Wali Kota Kendari Adriatma Ikuti Jejak Ayahnya Hingga ke KPK

  • Kamis, 01 Maret 2018 - 08:41:54 WIB | Di Baca : 1260 Kali

SeRiau - Belum genap lima bulan sejak Adriatma Dwi Putra dilantik sebagai wali kota Kendari ke-6 saat Komisi Pemberantasan Korupsi (KPK) menangkapnya. Wali kota muda ini dilantik pada 9 Oktober 2017, menggantikan ayahnya, Asrun, yang juga tertangkap. Saat tertangkap, Adriatma baru menjabat wali kota selama 140 hari.
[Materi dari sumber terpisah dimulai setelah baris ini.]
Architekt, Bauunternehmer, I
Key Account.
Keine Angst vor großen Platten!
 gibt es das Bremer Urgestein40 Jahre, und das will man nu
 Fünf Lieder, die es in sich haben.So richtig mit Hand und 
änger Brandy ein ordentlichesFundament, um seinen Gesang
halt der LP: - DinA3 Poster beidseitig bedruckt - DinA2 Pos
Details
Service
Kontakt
Karir politik Adriatma dimulai sejak lulus dari bangku kuliah lalu masuk menjadi anggota Partai Amanat Nasional (PAN). Sebelum menjadi orang nomor satu di Kendari, Adriatma adalah ketua Komisi III Fraksi PAN DPRD Sulawesi Utara periode 2014. Saat ini, Adriatma juga menjabat sebagai sekretaris umum Dewan Pimpinan Wilayah PAN Sultra.
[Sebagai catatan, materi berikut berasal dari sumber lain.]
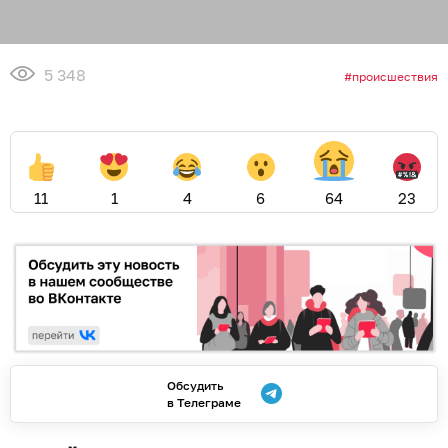
5 348
происшествия
11
1
4
6
64
23
Обсудить
в Телеграме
Kiprah Adriatma di bidang politik tak lepas dari figur Asrun yang menjabat sebagai wali kota Kendari selama dua periode sebelumnya. Asrun, yang juga politikus PAN, kini menjadi jagoan Partai Demokrasi Indonesia Perjuangan dalam bursa pemilihan gubernur Sulawesi Tenggara tahun ini. Bersama calon wakilnya, Hugua, pasangan ini diusung PDIP bersama PAN, Partai Keadilan Sejahtera, Partai Hanura, dan Partai Gerindra.

Adriatma dan Asrun diperiksa KPK setelah terjaring operasi tangkap tangan (OTT) di Jalan Syekh Yusuf, Kecamatan Mandonga, Kota Kendari. Saat tertangkap tangan, keduanya sedang bersama sejumlah pengusaha.

Ketua Dewan Pimpinan Pusat Partai Demokrasi Indonesia Perjuangan Hendrawan Supratikno mengatakan penangkapan calon Gubernur Sulawesi Tenggara, Asrun, menjadi hambatan partainya dalam pemenangan Pemilihan Kepala Daerah 2018. Asrun adalah calon kepala daerah yang diusung PDI Perjuangan.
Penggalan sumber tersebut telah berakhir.